Participava da conversa a curadora colombiana María Paula Lorgia, que havia realizado a primeira retrospectiva de Paula Gaitán, na Cinemateca de Bogotá. Gaitán contou-nos de suas primeiras experiências com Super 8, na época em que ela, Glauber e os filhos viviam em Portugal, em 1981, e da primeira visita à aldeia dos camaiurás, no Xingu, quando sentiu que testemunhava algo importante. "Uaka não é o filme de uma cinéfila", disse. "Eu era intuitiva, imaginativa."

Já estão em "Uaka" elementos importantes de suas realizações posteriores, como o tratamento inteligente da relação entre som e imagem, que se interpelam mas mantêm-se independentes; a convivência entre diferentes idiomas, apenas parcialmente traduzidos; o olhar insistente para o céu e o formato intrigante das nuvens, motivo recorrente na história da pintura.

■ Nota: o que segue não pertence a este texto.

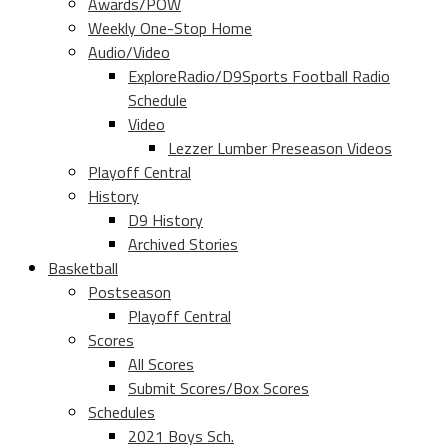
Awards/POW
Weekly One-Stop Home
Audio/Video
ExploreRadio/D9Sports Football Radio
Schedule
Video
Lezzer Lumber Preseason Videos
Playoff Central
History
D9 History
Archived Stories
Basketball
Postseason
Playoff Central
Scores
All Scores
Submit Scores/Box Scores
Schedules
2021 Boys Sch.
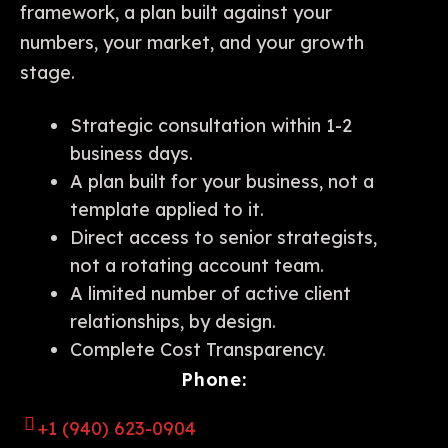
framework, a plan built against your
numbers, your market, and your growth
stage.
Strategic consultation within 1-2
business days.
A plan built for your business, not a
template applied to it.
Direct access to senior strategists,
not a rotating account team.
A limited number of active client
relationships, by design.
Complete Cost Transparency.
Phone:
+1 (940) 623-0904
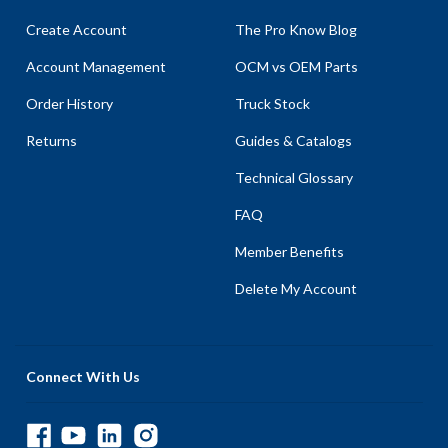
Create Account
The Pro Know Blog
Account Management
OCM vs OEM Parts
Order History
Truck Stock
Returns
Guides & Catalogs
Technical Glossary
FAQ
Member Benefits
Delete My Account
Connect With Us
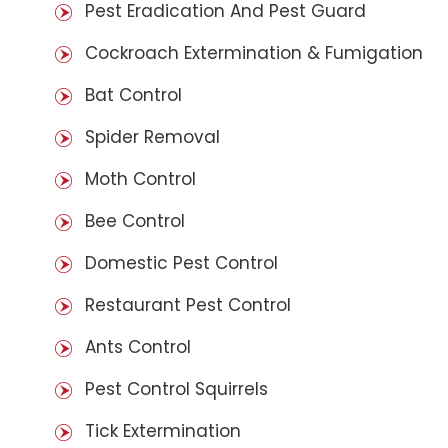
Pest Eradication And Pest Guard
Cockroach Extermination & Fumigation
Bat Control
Spider Removal
Moth Control
Bee Control
Domestic Pest Control
Restaurant Pest Control
Ants Control
Pest Control Squirrels
Tick Extermination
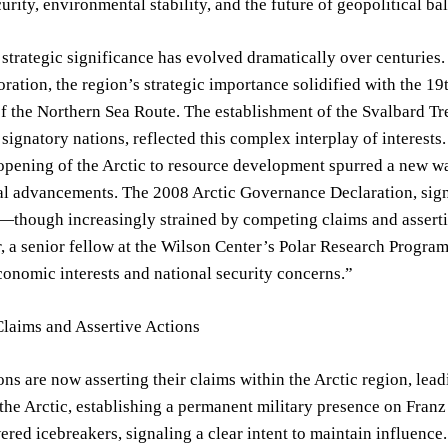
urity, environmental stability, and the future of geopolitical ba
 strategic significance has evolved dramatically over centuries.
oration, the region’s strategic importance solidified with the 
of the Northern Sea Route. The establishment of the Svalbard T
l signatory nations, reflected this complex interplay of interest
pening of the Arctic to resource development spurred a new wa
l advancements. The 2008 Arctic Governance Declaration, signe
though increasingly strained by competing claims and assertiv
, a senior fellow at the Wilson Center’s Polar Research Program.
conomic interests and national security concerns.”
laims and Assertive Actions
ons are now asserting their claims within the Arctic region, lea
 the Arctic, establishing a permanent military presence on Fr
red icebreakers, signaling a clear intent to maintain influence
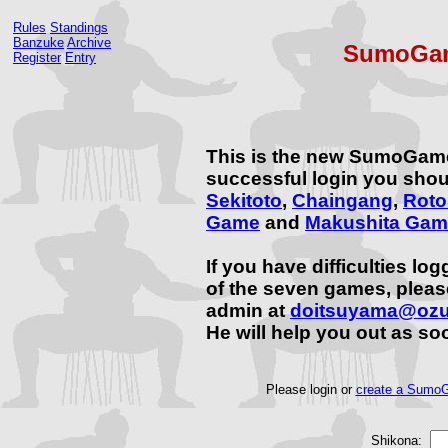
Rules
Standings
Banzuke
Archive
SumoGam
Register
Entry
This is the new SumoGam
successful login you shou
Sekitoto
,
Chaingang
,
Rot
Game
and
Makushita Gam
If you have difficulties lo
of the seven games, plea
admin at
doitsuyama@oz
He will help you out as so
Please login or
create a SumoG
Shikona:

Será que seu jeito de filmar foi formado pelo aprendizado com os camaiurás, que observam as diferentes tonalidades do céu para analisar o presente? Essa explicação soa redutora diante de sua obra, tão pouco afeita a causalidades diretas. "As coisas vão acontecendo, não com uma lógica cartesiana", disse. "Associações livres nos conduzem a espaços misteriosos."

É preciso ainda falar das texturas da imagem e da presença da fotografia, fundamental em seu cinema. "Diário de Sintra" começa com a visão, tão forte, dos retratos de Glauber Rocha, pendurados nos galhos de uma árvore desfolhada.

O grão da imagem e na imagem, o barulho do papel fotográfico quando encontra a mão humana, a pintura descascada da parede. "Tempo perdido, tempo redescoberto", fala, em off, Gaitán, que passa do português ao espanhol, enquanto Glauber vai do inglês ao francês.

No lençol translúcido que seca no varal de "Diário de Sintra" vejo a cortina na janela de "O Canto das Amapolas". É o mesmo corpo de mulher que olha para longe aqui e ali, como que para reiterar a frase do diretor de "Terra em Transe" ouvida no filme de 2007: "Sou partidário de Orfeu e não de Narciso".

Os dois personagens da Grécia Antiga, símbolos, respectivamente, da poesia e da vaidade ensimesmada, de certo modo ressoam no título, intrigante, da retrospectiva, que tem curadoria de Ava Rocha, filha de Gaitán e Glauber: "O Umbigo e o Sonho".